Monday, September 15, 2014

No Innovation Without Migration: Do Places Make People?

People make places innovative, not places make people innovative at Pacific Standard magazine.

Theme: Innovation geography

Subject Article: "Scientific ties that bind?"

Other Links: 1. "Growth, innovation, scaling, and the pace of life in cities."
2. "Turning Buffalo from a Rust Belt City into a Start-up City."

Postscript: I'm spending a lot of time exploring theories about innovation geography because I'm trying to understand how universities can spur regional economic redevelopment. I hypothesize that migration is missing from the policy analysis and discussion. Could migration be driving Rust Belt urban redevelopment?

2 comments:

Dave said...

The "increased collisions" that are mentioned in one of the articles you cite, are misunderstood by many people, it seems. They seem to think these collisions are accidental, serendipitous meetings that just happen to take place at the laundromat or bar. This is not how it happens. It's not "density" so much as "industry clusters" being dense. You've made the same point in the past with your posts on workplace density as opposed to residential density. What happens, naturally, is people in the same "field" from different enterprises going to the same user group meetings, vendor presentations, classes, and, yes, parties (co-worker invites me over to her house for a party, she used to work for XX Inc, she invited some of her old friends from XX too, I met and spoke with them: they're doing this interesting thing over there, etc). There is nothing accidental about this, it isn't luck, it's the way things happen naturally. Also, as you've mentioned in the past, people changing jobs plays into this.
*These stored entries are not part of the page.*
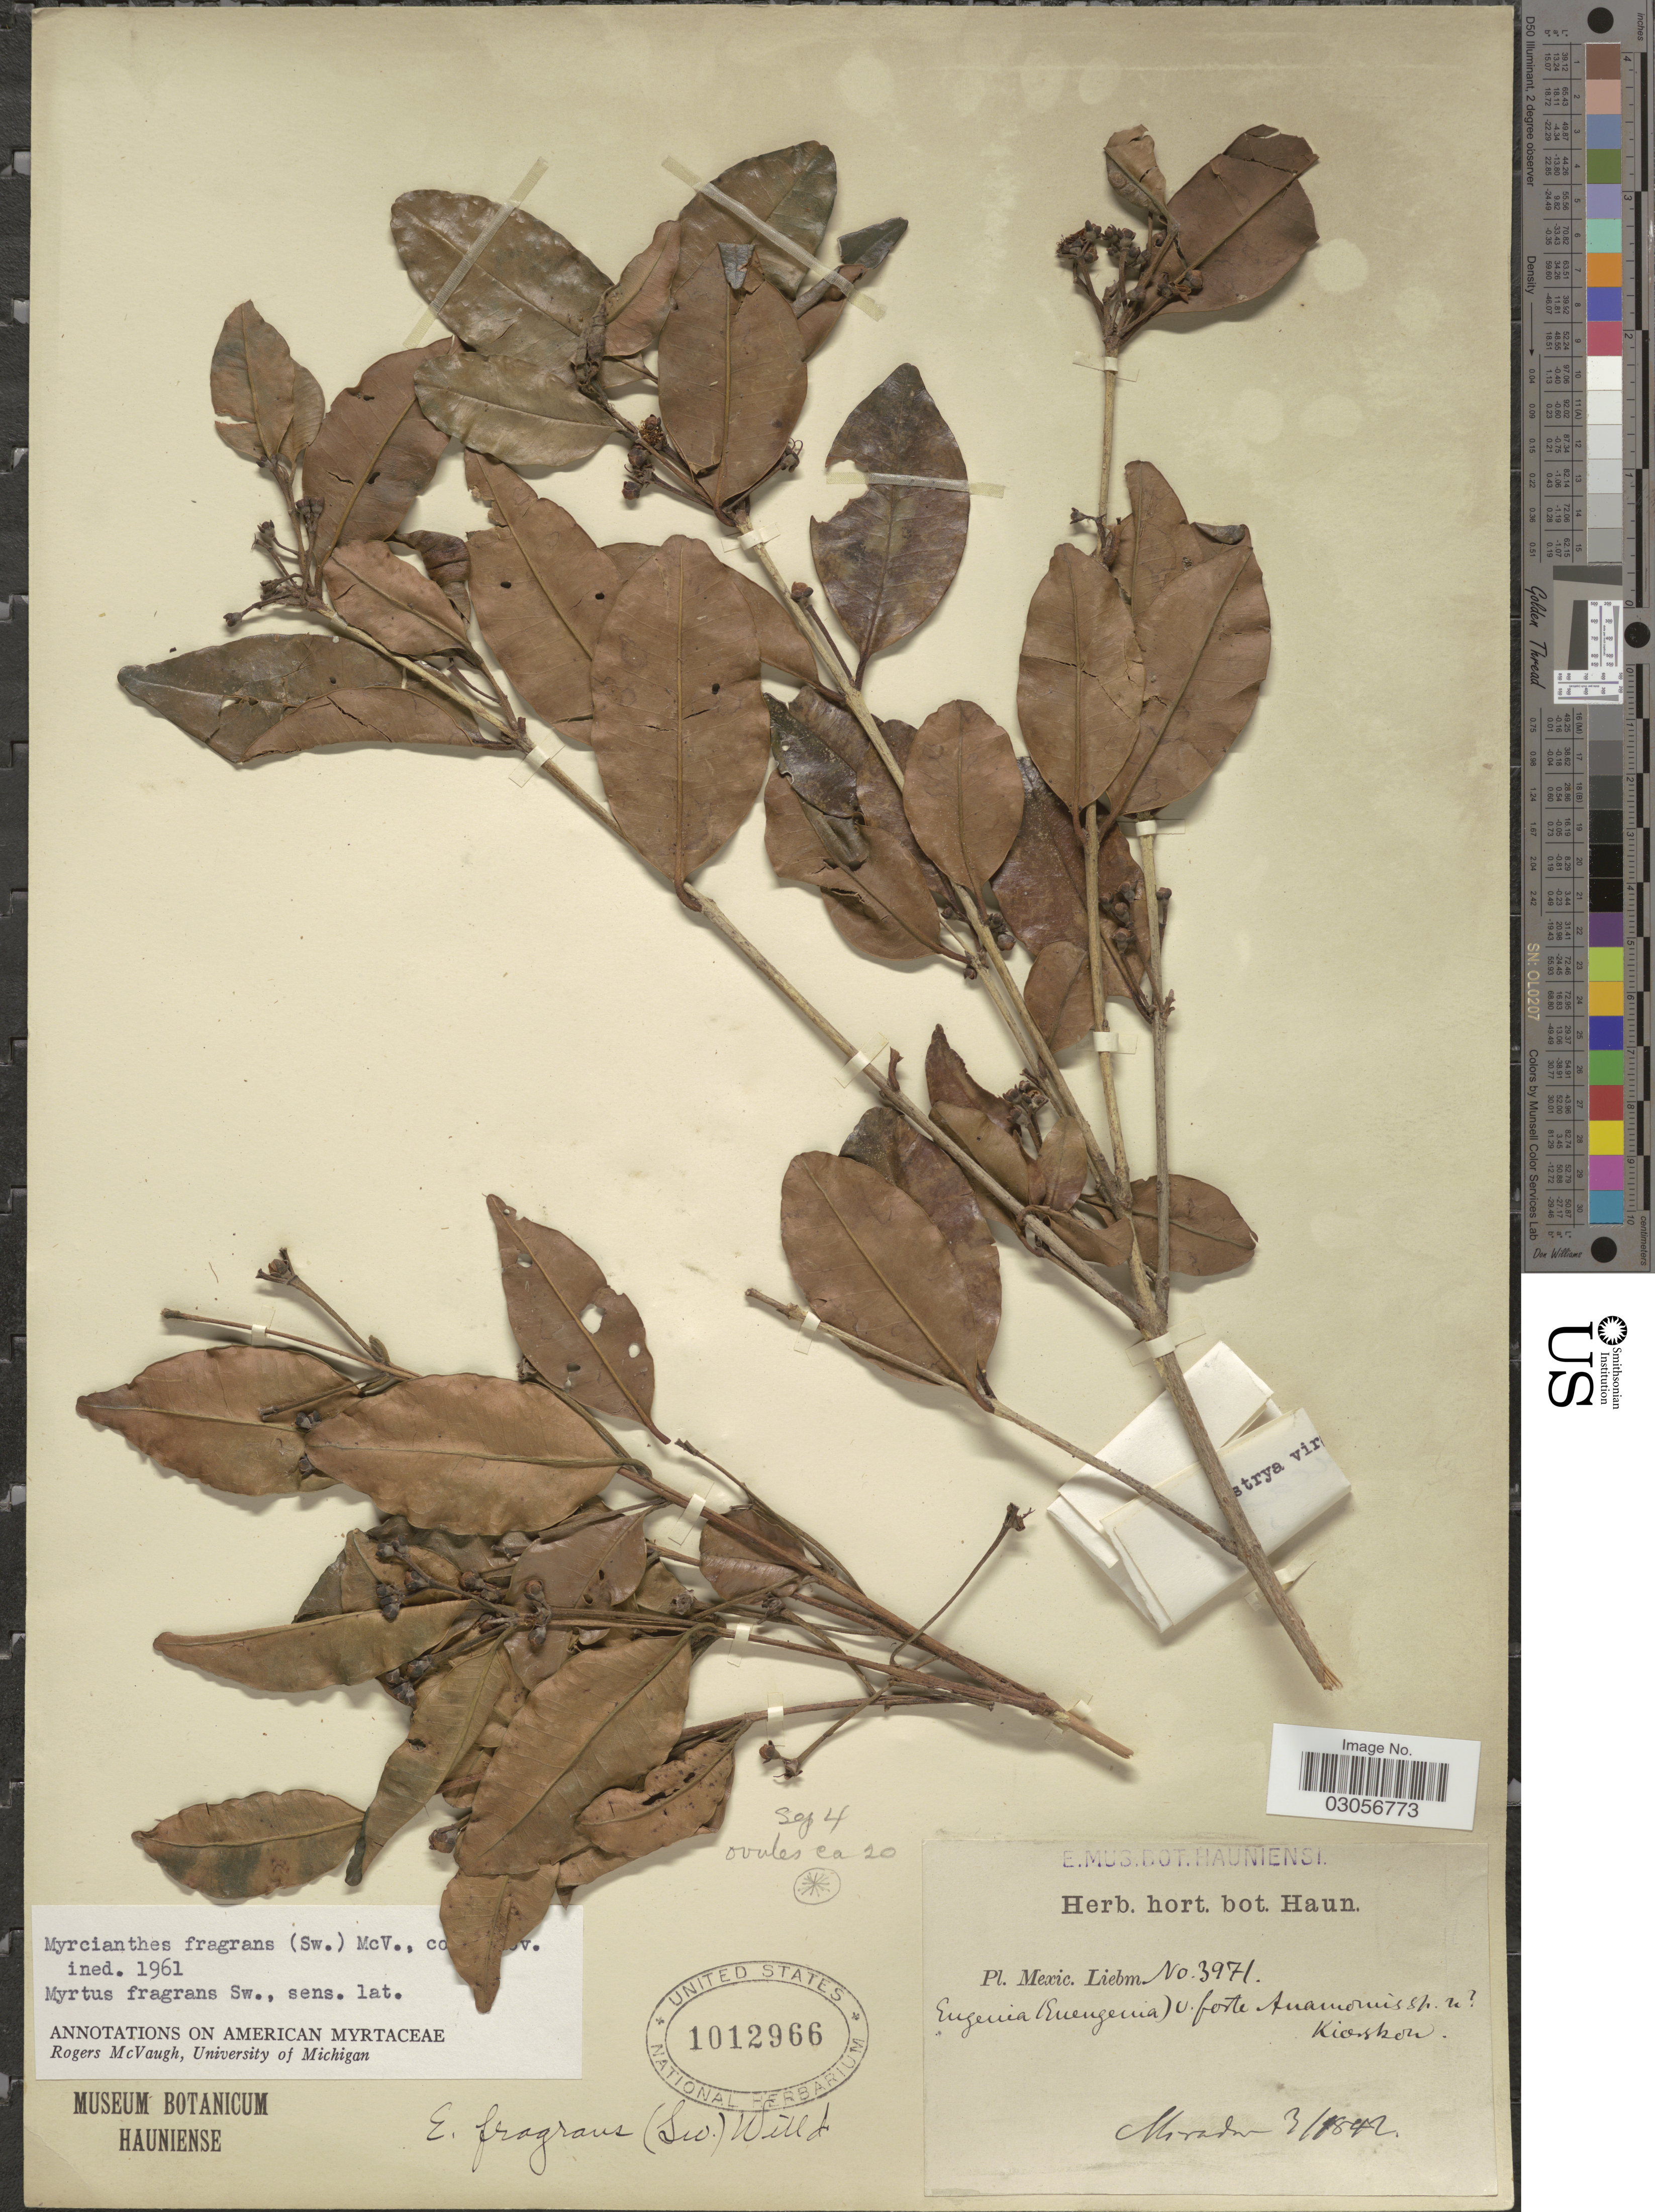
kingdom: Plantae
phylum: Tracheophyta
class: Magnoliopsida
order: Myrtales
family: Myrtaceae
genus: Myrcianthes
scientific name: Myrcianthes fragrans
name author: (Sw.) McVaugh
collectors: Liebm.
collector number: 3971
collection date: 1842-03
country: Mexico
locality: Mirador.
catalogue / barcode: US 1012966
As far as universities, they often host seminars, meetings, obviously classes. The big unis also have money. If they're a uni that's created spin-off businesses from their research then the people working for the spin-off undoubtedly still have connections back to the uni, keeping them up on the latest going on over there, and vice-versa. I'd imagine if the uni is big enough, it can enable quite a lot of 'collisions' by itself.

Jim Russell said...

Dave,

If you are referring to the Buffalo piece, I agree that the writer misinterpreted the academic piece he cited. This "lost in translation" bit is quite common. But that's not the crux of the debate. I'm focusing on the academic understanding of innovation geography.